BEGIN INPUT MATERIAL
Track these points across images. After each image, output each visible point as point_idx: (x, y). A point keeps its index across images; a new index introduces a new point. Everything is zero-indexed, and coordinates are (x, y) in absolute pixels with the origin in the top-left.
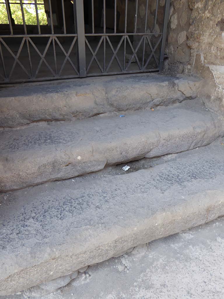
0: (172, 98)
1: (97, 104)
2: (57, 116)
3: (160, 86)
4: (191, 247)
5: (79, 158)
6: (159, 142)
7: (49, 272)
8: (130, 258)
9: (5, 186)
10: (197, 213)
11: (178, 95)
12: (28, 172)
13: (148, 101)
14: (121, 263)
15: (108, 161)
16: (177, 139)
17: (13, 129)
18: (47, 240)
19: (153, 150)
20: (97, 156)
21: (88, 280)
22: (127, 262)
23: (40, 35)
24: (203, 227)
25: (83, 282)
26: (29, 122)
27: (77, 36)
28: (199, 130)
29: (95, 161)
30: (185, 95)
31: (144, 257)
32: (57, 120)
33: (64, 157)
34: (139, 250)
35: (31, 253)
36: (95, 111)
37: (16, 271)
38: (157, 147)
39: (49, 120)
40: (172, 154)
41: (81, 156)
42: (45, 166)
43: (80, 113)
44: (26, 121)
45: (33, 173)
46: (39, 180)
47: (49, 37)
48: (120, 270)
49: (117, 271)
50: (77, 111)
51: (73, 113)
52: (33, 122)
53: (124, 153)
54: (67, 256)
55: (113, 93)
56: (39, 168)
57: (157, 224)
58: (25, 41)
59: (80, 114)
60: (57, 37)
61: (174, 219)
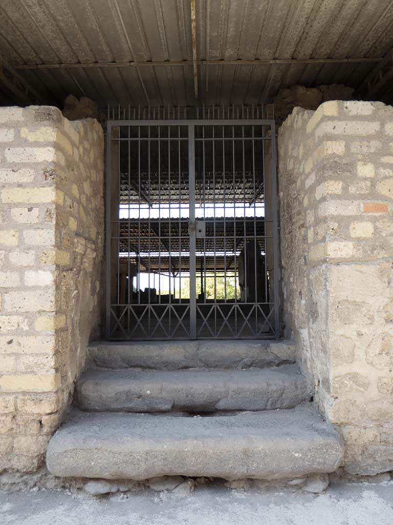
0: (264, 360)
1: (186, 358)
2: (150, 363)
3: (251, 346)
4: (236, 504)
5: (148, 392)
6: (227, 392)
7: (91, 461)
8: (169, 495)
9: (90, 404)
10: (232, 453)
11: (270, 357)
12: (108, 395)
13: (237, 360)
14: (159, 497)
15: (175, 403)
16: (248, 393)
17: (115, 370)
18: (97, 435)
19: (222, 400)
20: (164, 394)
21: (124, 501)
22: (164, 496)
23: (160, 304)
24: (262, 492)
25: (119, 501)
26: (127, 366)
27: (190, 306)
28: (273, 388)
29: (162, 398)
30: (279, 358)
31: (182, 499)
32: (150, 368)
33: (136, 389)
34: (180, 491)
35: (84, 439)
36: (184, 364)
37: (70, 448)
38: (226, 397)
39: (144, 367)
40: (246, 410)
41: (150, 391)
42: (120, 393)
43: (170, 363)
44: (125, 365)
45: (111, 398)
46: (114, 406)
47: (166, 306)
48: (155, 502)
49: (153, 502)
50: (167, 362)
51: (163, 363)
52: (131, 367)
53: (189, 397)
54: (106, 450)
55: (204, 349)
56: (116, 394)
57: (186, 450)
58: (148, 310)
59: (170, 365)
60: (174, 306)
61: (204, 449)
END INPUT MATERIAL
__WHAT YOU HAVE TO DO__
Take from the material above the lines running from the one with "36: (95, 111)" through the one with "60: (57, 37)", and repeat them exactly, with nothing else.

__SOLUTION TO THE PROBLEM__
36: (95, 111)
37: (16, 271)
38: (157, 147)
39: (49, 120)
40: (172, 154)
41: (81, 156)
42: (45, 166)
43: (80, 113)
44: (26, 121)
45: (33, 173)
46: (39, 180)
47: (49, 37)
48: (120, 270)
49: (117, 271)
50: (77, 111)
51: (73, 113)
52: (33, 122)
53: (124, 153)
54: (67, 256)
55: (113, 93)
56: (39, 168)
57: (157, 224)
58: (25, 41)
59: (80, 114)
60: (57, 37)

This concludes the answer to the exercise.